Bir de oylamaların perde arkası ve oralarda geçen konuşmalar var ki, asıl onlar daha da çarpıcı. Baksanıza iki liderimiz öyle bir polemiğe girdi ki, insan ne diyeceğini şaşırıyor. Muhalefet liderimiz, iktidar partisini Hitlere benzetirken, birdenbire asıl Hitler benzerinin, kendi partilerinden çıkma olduğunu öğrendi. Hem de hayatını kurtuluş savaşı mücadelesine ve yeni Türkiye Cumhuriyeti’nin kuruluşu ve gelişmesine adamış, yıllarca önce yaşamını yitirmiş birinin, Hitlere benzetilmesi ve sonrasında tarihe nifak tohumları ekilmesi pek rastlanır türden bir olgu değil. Öyle ya şimdiyi bitirdiler, birbirlerine yönelik söyleyecek sözleri kalmadı, tarihte iz bırakmış ve yararlı işler yapmış kişilerin isimleri üzerinde polemik yürütüyorlar. Halkın bu polemiği dinleyecek ve dikkate alacak bir hali kalmasa da bu kez işin gerilim değil, komedi tarafı ağır basıyor.

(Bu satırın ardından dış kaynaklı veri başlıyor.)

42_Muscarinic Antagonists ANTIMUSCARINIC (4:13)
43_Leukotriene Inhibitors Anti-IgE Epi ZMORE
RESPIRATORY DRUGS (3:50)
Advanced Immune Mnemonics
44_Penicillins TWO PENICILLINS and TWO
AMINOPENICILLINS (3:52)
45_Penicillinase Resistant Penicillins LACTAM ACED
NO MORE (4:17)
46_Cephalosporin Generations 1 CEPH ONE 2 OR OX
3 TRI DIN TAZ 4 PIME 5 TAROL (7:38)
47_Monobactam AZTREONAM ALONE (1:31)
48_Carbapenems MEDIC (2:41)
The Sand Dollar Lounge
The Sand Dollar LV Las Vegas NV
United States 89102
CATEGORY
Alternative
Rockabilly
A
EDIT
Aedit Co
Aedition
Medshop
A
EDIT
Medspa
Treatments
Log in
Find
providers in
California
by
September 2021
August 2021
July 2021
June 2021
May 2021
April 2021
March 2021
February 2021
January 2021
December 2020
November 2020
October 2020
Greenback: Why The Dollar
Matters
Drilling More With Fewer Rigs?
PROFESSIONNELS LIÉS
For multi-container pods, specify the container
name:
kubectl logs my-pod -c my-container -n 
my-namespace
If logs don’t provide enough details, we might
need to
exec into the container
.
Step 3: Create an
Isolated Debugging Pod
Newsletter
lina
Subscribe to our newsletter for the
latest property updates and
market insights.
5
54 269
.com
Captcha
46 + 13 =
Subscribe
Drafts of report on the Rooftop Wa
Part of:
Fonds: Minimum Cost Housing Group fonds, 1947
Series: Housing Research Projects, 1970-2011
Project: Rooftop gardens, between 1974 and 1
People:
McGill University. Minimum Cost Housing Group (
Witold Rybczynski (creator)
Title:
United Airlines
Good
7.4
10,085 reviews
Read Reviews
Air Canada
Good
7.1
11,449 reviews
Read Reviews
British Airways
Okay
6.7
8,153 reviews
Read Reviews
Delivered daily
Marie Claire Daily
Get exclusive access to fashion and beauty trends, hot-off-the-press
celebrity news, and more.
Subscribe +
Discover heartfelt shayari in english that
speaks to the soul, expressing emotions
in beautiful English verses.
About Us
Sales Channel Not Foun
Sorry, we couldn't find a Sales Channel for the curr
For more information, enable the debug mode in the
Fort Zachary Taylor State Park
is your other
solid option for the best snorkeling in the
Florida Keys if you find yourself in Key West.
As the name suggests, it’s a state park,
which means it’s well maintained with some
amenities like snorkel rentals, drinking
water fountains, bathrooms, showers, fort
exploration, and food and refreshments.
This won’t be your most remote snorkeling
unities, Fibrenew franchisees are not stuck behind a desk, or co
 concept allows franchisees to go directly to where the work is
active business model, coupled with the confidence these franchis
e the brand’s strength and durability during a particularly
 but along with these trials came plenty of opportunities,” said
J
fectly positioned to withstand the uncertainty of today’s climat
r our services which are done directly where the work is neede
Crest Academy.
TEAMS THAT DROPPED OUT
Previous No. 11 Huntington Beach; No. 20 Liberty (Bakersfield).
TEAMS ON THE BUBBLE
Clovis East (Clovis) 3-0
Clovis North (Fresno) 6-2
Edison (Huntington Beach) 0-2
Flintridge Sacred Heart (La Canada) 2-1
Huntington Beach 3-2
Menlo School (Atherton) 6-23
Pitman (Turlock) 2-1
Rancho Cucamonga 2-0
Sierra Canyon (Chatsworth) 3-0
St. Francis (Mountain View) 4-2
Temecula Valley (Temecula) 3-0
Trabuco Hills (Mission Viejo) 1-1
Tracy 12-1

Meclis televizyonuna ödüller ne zaman verilir ve kim en iyi ödülü alır bilmiyorum fakat, asıl zor iş figüranların. Çünkü çoğunluk olarak, ellerini indirip kaldırmaktan, yoklamaya katılmaktan ve gizli oylarını kullanıp, yararlı işler yapmaktan başka vazifeleri yok ve rolleri vasat geçiyor. Başrol oyuncusunun ve yardımcı başrollerin maruz kaldığı entrikalar, oyunlar, ihanetler, gerilimler onları fazla etkilemiyor, sahneler yakın planda olsa da, olayların dışına itildikleri belli oluyor. Velhasıl, bu yıl en iyi oyuncu ödülünü başrol oyuncusunun alması muhtemeldir. Eğer jüride başka dizilerin adamları yoksa ve oyunculuk kazanıyorsa başrol kimdeyse ödül onun olmalıdır.